Arguidos e o resto
Aquilo que provavelmente falta dizer com meridiana clareza: é muito fácil ser arguido em Portugal, suspeito de um crime e teoricamente sob investigação do Ministério Público; e é igualmente muito duro que tantas pessoas no exercício de cargos públicos, no Governo e fora dele, estejam efetivamente sob investigação pela eventual prática de crimes.
Detalhando, então.
Para se entrar no estatuto de arguido, em processo penal, no limite, basta ter havido uma denúncia de factos, reais ou falseados, que possam constituir um crime, e haver uma diligência investigatória diretamente do Ministério Público ou de um órgão de investigação criminal, procurando averiguar da realidade desse alegado facto. A constituição de arguido depende, pois, de uma opinião, de um parecer, de uma intuição de uma pessoa em concreto - ou, como sucede diversas vezes, até de pedido do próprio investigado, uma vez que, sendo arguido, passa a deter um conjunto de direitos processuais de defesa, e de defesa mesmo contra uma mentira, que tornam a sua capacidade de ação nesse processo mais efetiva.
Como um antigo procurador-geral da República comentava, já há alguns anos, as denúncias contra políticos chovem no Ministério Público - e, quase todas, são infundadas e resultam de más intenções tornadas processualmente ativas. Algumas não o serão, naturalmente. Mas retirar da constituição como arguido a prova de uma culpa absoluta por qualquer atividade criminosa é um abuso.
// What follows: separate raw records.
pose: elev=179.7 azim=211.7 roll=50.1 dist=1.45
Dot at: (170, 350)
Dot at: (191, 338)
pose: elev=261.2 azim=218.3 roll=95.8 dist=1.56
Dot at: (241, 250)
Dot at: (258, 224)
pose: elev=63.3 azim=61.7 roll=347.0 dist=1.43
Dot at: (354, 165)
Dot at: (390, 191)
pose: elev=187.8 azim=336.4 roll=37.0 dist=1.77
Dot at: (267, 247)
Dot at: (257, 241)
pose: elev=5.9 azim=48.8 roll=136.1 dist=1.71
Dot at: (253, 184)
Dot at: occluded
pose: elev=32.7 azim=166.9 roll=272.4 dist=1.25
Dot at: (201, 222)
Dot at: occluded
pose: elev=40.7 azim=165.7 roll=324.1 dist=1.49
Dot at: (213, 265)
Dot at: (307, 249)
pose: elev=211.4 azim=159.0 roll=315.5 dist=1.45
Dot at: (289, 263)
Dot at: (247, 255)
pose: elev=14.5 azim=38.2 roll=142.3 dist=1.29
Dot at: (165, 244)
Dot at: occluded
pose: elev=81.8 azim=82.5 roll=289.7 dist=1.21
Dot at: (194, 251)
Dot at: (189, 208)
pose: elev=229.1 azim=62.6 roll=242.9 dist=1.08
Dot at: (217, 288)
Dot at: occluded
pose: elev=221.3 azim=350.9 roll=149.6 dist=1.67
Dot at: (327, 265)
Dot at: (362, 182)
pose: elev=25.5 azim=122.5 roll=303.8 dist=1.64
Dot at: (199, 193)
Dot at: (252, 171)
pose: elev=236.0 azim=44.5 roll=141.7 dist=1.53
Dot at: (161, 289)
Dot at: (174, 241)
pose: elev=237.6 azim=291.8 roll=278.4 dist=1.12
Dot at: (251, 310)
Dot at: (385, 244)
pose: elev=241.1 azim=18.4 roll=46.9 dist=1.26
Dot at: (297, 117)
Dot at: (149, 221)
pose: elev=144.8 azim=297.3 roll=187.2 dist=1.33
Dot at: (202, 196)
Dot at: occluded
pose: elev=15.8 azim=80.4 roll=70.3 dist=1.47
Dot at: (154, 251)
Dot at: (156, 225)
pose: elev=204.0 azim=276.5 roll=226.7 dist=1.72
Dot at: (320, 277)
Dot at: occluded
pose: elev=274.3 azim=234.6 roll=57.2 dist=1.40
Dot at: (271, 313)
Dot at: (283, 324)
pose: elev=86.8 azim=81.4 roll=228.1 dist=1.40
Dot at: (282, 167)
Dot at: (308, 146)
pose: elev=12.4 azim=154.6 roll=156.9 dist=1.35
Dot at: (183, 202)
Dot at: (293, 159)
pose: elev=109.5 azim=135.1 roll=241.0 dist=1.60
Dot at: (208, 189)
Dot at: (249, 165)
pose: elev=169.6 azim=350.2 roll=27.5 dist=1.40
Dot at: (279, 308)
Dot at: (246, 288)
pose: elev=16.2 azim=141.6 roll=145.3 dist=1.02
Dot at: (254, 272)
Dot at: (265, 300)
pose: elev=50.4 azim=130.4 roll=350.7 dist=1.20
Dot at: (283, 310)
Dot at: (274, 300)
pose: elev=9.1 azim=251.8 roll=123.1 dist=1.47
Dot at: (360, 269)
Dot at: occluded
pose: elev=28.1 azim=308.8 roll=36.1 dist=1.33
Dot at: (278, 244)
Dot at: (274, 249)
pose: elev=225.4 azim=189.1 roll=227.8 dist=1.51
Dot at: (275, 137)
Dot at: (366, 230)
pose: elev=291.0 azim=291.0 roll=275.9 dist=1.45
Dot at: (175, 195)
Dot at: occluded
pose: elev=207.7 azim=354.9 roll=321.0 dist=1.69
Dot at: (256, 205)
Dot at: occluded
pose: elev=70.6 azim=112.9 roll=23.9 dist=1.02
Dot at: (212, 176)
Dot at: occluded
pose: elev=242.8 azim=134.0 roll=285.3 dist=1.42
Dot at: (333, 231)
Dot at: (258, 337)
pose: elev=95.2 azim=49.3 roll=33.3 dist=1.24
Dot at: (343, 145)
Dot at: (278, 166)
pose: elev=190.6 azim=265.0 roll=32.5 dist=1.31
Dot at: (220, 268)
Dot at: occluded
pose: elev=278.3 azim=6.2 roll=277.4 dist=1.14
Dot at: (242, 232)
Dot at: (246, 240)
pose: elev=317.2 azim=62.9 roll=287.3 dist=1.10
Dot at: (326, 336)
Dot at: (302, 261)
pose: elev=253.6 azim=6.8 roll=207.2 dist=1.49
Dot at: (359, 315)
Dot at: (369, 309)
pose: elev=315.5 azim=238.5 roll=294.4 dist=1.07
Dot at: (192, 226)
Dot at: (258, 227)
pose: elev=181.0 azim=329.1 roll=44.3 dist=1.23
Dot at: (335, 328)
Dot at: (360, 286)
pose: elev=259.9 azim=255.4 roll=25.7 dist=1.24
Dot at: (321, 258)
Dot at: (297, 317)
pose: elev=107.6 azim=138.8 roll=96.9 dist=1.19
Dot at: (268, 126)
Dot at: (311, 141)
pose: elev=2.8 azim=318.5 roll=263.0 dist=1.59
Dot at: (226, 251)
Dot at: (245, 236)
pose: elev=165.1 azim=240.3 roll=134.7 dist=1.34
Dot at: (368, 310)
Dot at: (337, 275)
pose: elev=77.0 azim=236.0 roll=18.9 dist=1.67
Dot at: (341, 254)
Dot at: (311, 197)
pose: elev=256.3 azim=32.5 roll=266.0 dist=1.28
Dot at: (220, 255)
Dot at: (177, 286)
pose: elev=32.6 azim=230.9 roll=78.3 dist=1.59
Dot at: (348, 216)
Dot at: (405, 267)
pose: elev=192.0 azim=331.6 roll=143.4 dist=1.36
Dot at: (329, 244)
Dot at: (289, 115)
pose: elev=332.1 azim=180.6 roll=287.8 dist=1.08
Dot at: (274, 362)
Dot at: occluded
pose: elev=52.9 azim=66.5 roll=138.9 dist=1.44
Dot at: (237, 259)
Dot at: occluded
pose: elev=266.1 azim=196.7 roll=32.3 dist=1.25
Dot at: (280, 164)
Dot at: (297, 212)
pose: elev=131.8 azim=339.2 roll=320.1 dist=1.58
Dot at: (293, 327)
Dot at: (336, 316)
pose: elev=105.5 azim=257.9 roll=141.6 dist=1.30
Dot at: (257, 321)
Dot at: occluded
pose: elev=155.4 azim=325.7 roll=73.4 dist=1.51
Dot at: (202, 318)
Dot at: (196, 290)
E um abuso até estatisticamente comprovado: apenas 13% dos inquéritos por crimes iniciados pelo Ministério Público, onde haverá a constituição de arguidos (dados oficiais de 2021 da Direção-Geral da Política de Justiça), resultam numa acusação. E, mesmo após acusação, daqueles que são julgados, 33% dos arguidos acusados são considerados inocentes, ou seja, 21 mil pessoas em 65 mil naquele ano. Um terço dos acusados são inocentados em julgamento. E, na fase anterior, a da investigação criminal, apenas 13% dos processos, permitindo então a abertura de instrução ou a existência de um julgamento, seguem para essas fases.
Portanto, podemos de algum modo dizer que 87% dos arguidos, que até o Ministério Público considera cujas condutas nem sequer merecem acusação penal, devem ver reconhecida, já agora, alguma justiça no seu estatuto processual, desde logo porque podem ser arguidos durante muitos anos, sem nunca aliás saber exatamente do que são acusados ou por quem. E só este facto, da nossa realidade, numérico, deveria refrear a comoção coletiva, incitada por diversa comunicação social e pela facilidade do insulto como direito, quando se fala de uma constituição como arguido como anátema social inultrapassável.
Coisa diferente é o facto de demasiados governantes, autarcas e titulares de cargos públicos parecerem estar sob investigação. Isso resulta de quê? Do facto de sermos uma sociedade estruturalmente corrupta? De só elegermos e escolhermos pessoas de duvidosa idoneidade? De haver uma identidade absoluta e indissociável entre poder e crime? De quem exerce algum tipo de poder atrair sobre si calúnias e denúncias especialmente motivadas pela inveja ou pelo ressentimento? De o Ministério Público e as polícias gozarem hoje de uma autonomia e de meios que no passado escasseavam? Na verdade, não sabemos.
O que sabemos, como escreveu Rui Nunes, é que ao microscópio somos provavelmente todos terríveis. E sabemos também que, como em qualquer instituição humana, o Ministério Público, as polícias, os governantes, os autarcas e os dirigentes de serviços públicos, são todos potencialmente corruptíveis, como qualquer outro mortal. O que se pode fazer quanto a isso? Criar mecanismos de transparência, dar condições financeiras adequadas aos cargos, mas também esvaziar o peso da denúncia infundada e do comentário improcedente, especialmente na comunicação social. E, já agora, pôr também na prisão o criminoso condenado. Até porque a banalização de um alegado crime em funções públicas traz necessariamente a hesitação dos melhores e o cansaço dos sofríveis. E isso, sim, menoriza efetivamente qualquer serviço prestado à comunidade, essa mesma comunidade que se regozija de forma autofágica nos autos-de-fé diários à hora do jantar, mas pouco tem de diferente para oferecer.